» TASK REQUIREMENTS
A verbatim restatement of the data, free of pictures, is what you should output.

» INPUT DATA

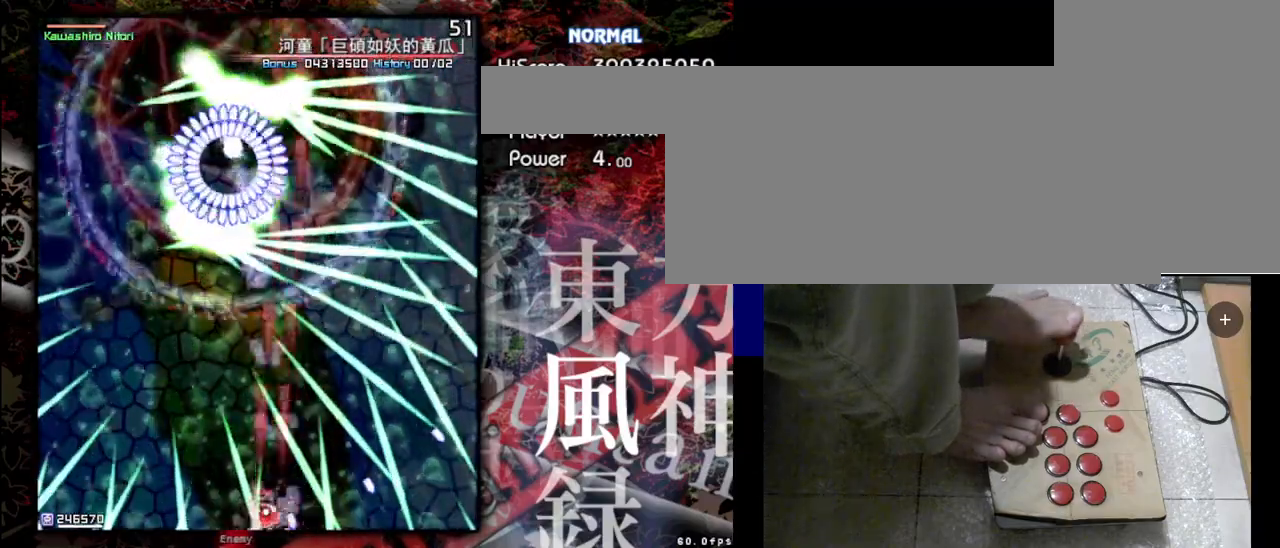
{"keys": ["shift", "z"], "events": [[100, "left", "up"]]}
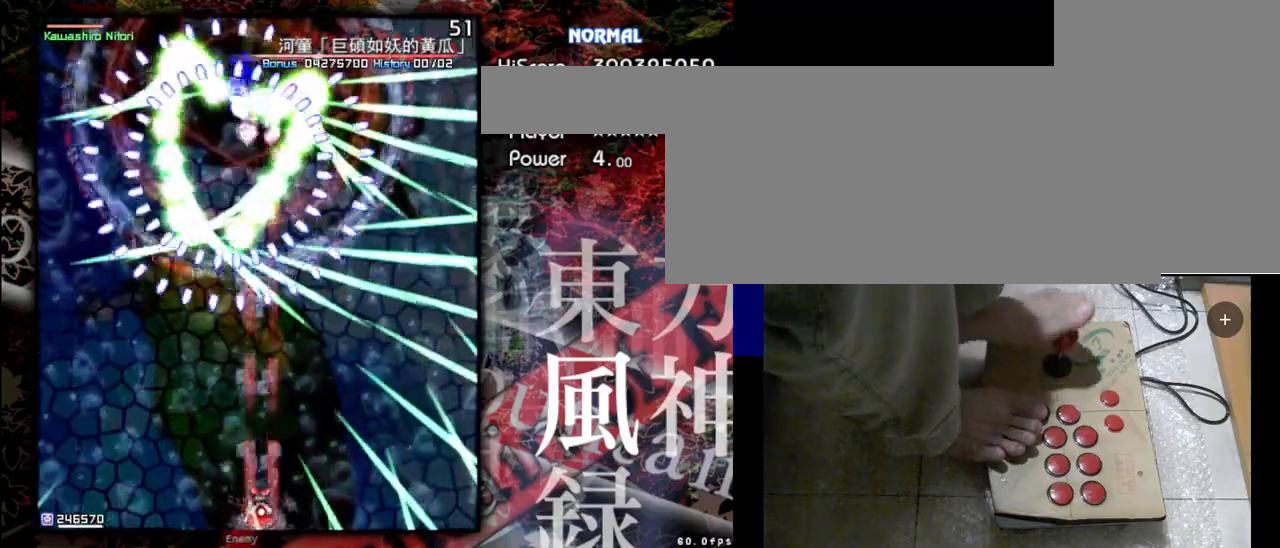
{"keys": ["shift", "z"], "events": []}
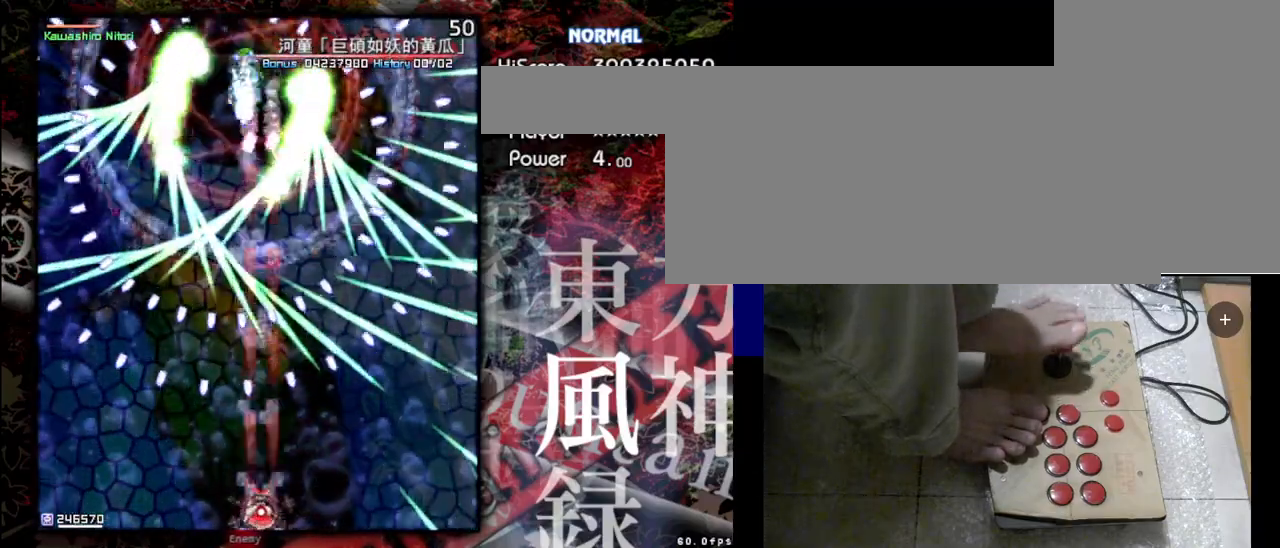
{"keys": ["shift", "z"], "events": [[167, "down", "down"], [333, "down", "up"]]}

» ANSWER TO THIS TASK
{"keys": ["shift", "z"], "events": [[100, "left", "up"]]}
{"keys": ["shift", "z"], "events": []}
{"keys": ["shift", "z"], "events": [[167, "down", "down"], [333, "down", "up"]]}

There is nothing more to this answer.